Laurene Powell Jobs's net worth today
Laurene Powell Jobs is now one of the richest women alive, full stop. Forbes had her at $15.6 billion in 2025, 136th in the world. She was richer still back in 2017, near $20 billion, before she sold off roughly half her Disney stake. Meanwhile the Apple shares she held onto just kept climbing as the company barreled past one trillion dollars and then several, so the estate is worth far more now than the $7 billion it stood for in 2011. No estate tax touched any of it, by the way. The unlimited marital deduction handled that when the shares passed to her through the family trust. She runs the money through Emerson Collective, which she started in 2004 and deliberately built as an LLC rather than a foundation, so it can bankroll startups, newsrooms, and political causes a normal charity could never go near.
The pledge to give it all away (with an asterisk)
And she has been loud about giving it away. Laurene says the fortune will basically end with her, that her kids should not count on a dynasty, which echoes Jobs's own allergy to inherited money. Her Waverley Street Foundation put $3.5 billion toward climate work in 2021. Admirable, genuinely. Here is the asterisk, though. ProPublica has reported that hundreds of millions quietly moved into trusts benefiting the family while sidestepping a tax bill somewhere near $200 million. Give-it-away idealism and ruthless estate planning, it turns out, get along just fine.
Steve Jobs's four children, including Eve Jobs
The heirs got a head start rather than a handout. Jobs had four children. Lisa Brennan-Jobs, born in 1978 to Chrisann Brennan, is a writer whose memoir Small Fry described a complicated relationship with her father. Reed, the eldest with Laurene, runs a venture firm called Yosemite that funds cancer research and has raised over $200 million. Erin keeps a low profile and works in design and ceramics. Eve Jobs, the youngest, graduated from Stanford, competes as an elite show-jumping equestrian, models for major fashion houses, and recently married Olympic gold medalist Harry Charles. None of them is positioned to inherit a ten-figure fortune — by their parents' explicit design.
The honest bottom line on his net worth
So what was the Steve Jobs net worth, really?
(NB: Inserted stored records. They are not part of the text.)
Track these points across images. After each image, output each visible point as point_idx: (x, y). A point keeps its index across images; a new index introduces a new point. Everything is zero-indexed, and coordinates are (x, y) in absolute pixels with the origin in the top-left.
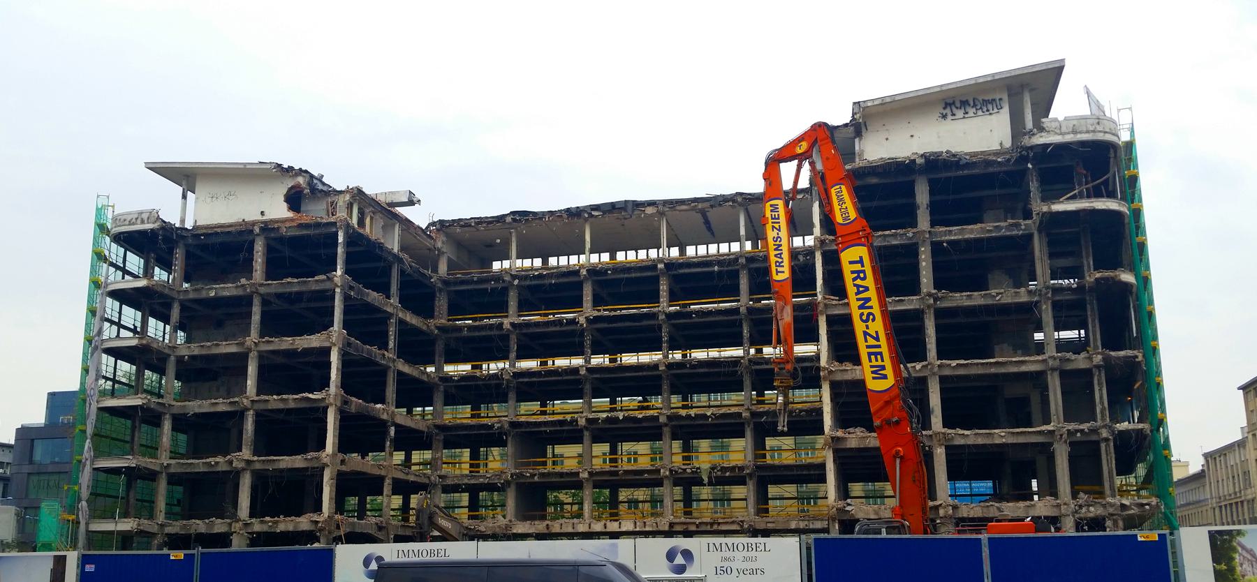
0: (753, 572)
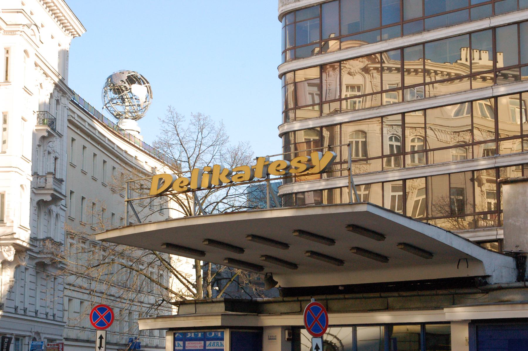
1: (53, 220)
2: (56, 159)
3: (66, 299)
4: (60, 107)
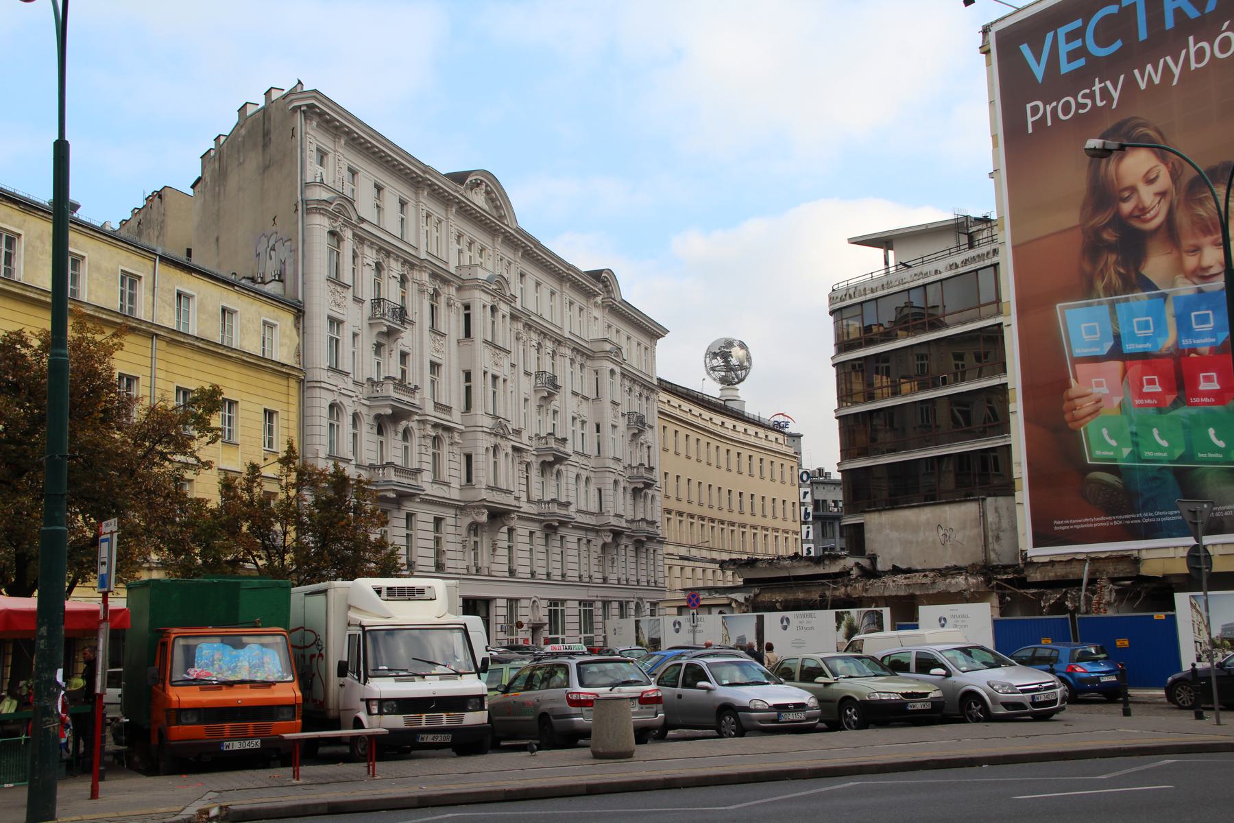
0: (965, 626)
1: (649, 501)
2: (649, 447)
3: (667, 567)
4: (585, 370)
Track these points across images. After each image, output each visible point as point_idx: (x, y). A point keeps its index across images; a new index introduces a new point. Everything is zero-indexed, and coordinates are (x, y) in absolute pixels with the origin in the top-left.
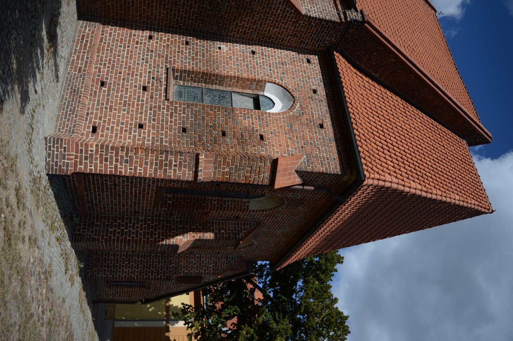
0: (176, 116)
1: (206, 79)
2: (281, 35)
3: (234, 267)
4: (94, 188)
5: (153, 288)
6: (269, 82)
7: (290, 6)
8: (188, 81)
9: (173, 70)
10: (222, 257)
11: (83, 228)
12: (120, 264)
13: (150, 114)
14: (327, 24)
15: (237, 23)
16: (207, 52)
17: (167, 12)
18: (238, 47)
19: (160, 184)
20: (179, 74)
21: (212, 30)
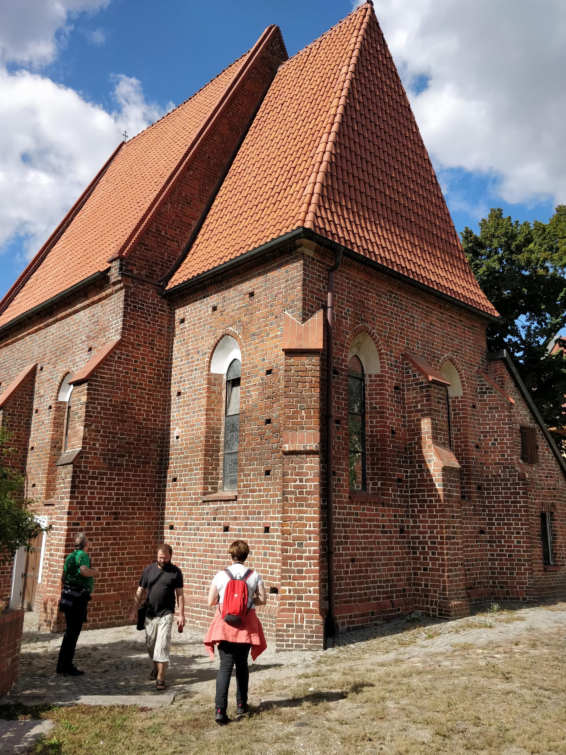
0: (254, 485)
1: (213, 451)
2: (154, 361)
3: (499, 381)
4: (361, 589)
5: (551, 500)
6: (209, 370)
7: (111, 357)
8: (218, 474)
9: (204, 494)
10: (480, 401)
11: (431, 605)
12: (507, 551)
13: (253, 519)
14: (130, 305)
15: (144, 420)
16: (183, 453)
17: (138, 509)
18: (174, 414)
19: (345, 498)
20: (209, 487)
21: (157, 450)
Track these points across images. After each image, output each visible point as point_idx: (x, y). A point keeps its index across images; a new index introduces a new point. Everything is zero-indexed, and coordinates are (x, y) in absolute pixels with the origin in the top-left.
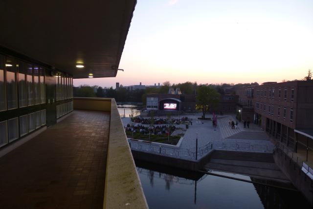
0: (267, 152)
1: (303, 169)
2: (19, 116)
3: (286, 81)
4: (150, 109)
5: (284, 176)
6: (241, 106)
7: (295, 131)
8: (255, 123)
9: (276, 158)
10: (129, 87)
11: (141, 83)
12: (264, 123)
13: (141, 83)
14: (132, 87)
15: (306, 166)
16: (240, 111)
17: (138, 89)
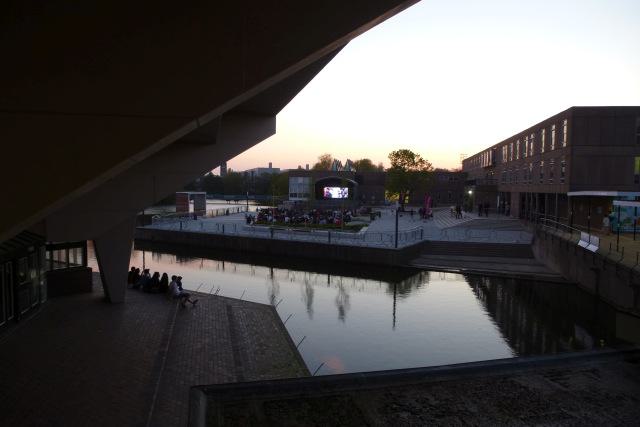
0: (522, 242)
1: (582, 243)
2: (52, 271)
3: (501, 335)
4: (297, 199)
5: (546, 265)
6: (471, 183)
7: (570, 194)
8: (499, 212)
9: (536, 251)
10: (246, 173)
11: (270, 164)
12: (515, 203)
13: (270, 164)
14: (253, 171)
15: (584, 235)
16: (470, 192)
17: (267, 174)
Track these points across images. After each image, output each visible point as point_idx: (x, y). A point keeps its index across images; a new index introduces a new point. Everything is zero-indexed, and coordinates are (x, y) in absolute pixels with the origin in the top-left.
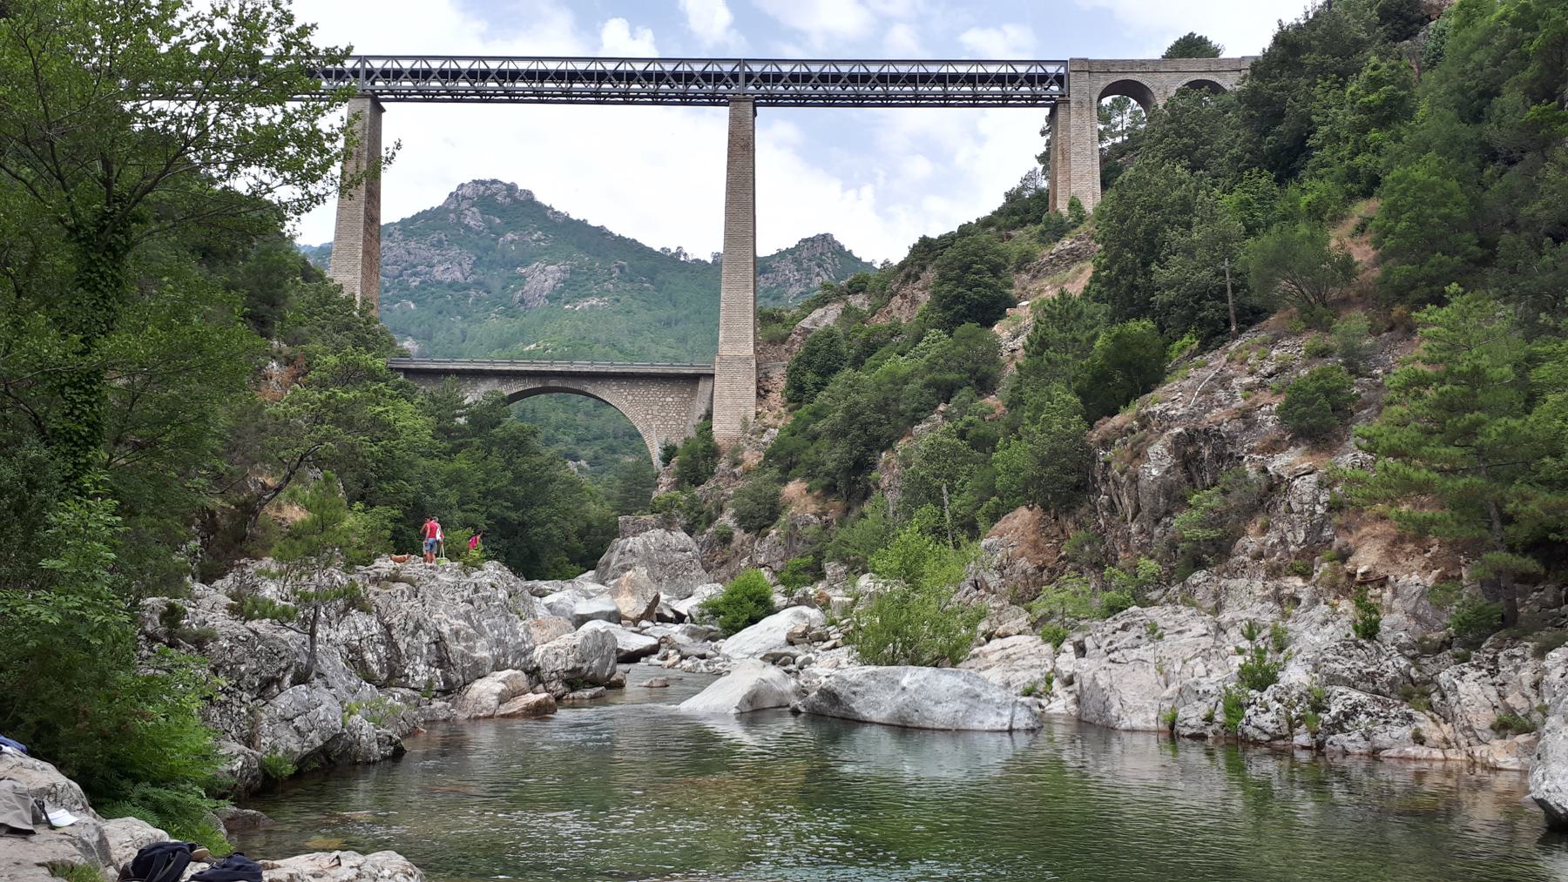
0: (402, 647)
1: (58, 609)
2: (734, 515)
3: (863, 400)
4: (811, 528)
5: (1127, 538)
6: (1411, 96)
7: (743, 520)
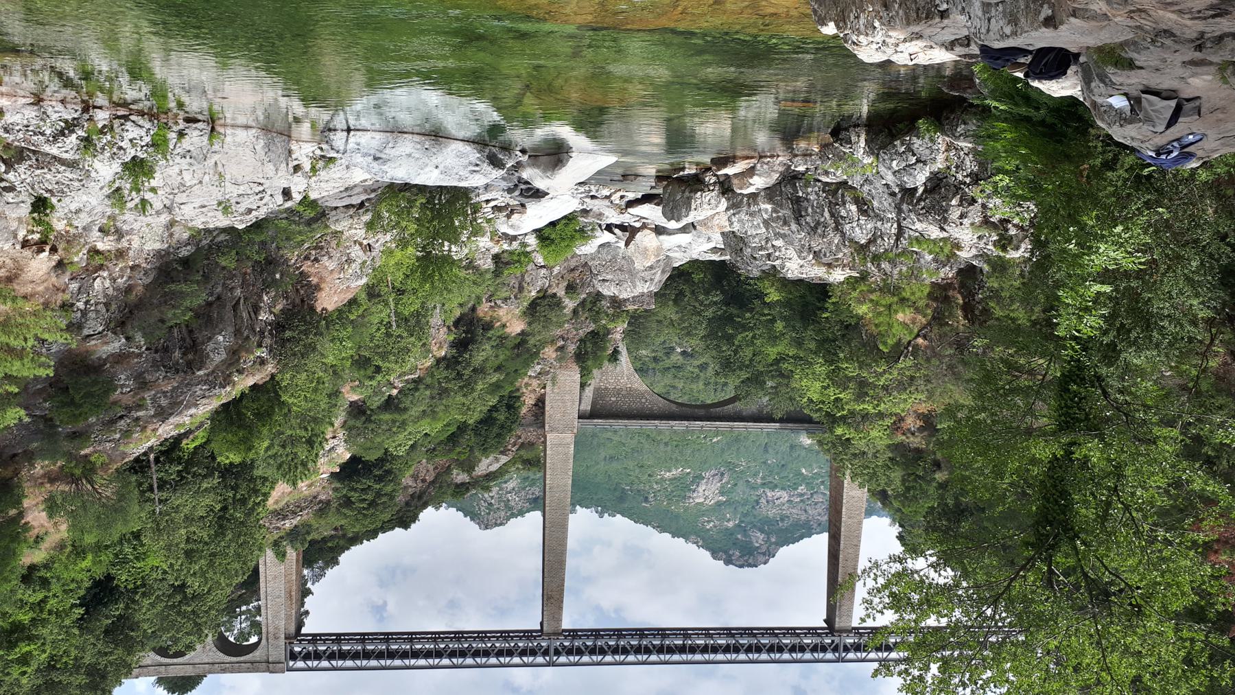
0: (827, 214)
3: (459, 398)
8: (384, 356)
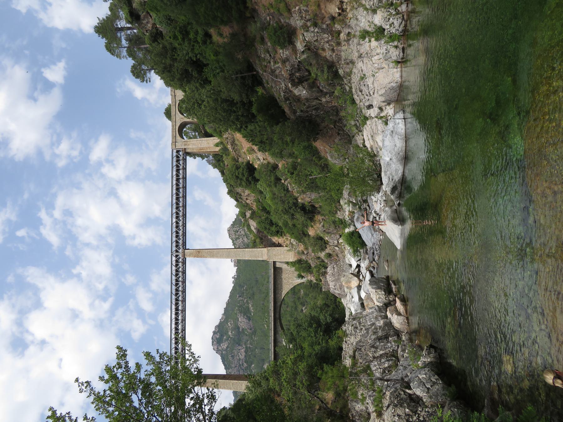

There are two true answers. About $7 billion the day he died — most of it Disney, not Apple. And, in a longer sense, a fortune that became someone else's project entirely. The lesson underneath the numbers is the one Jobs lived: he optimized for control and for the work, not for the size of his own stake, which is exactly why he never topped the rich list and never seemed to mind. Does a fortune designed to end with its steward still count as wealth, or as something closer to a loan?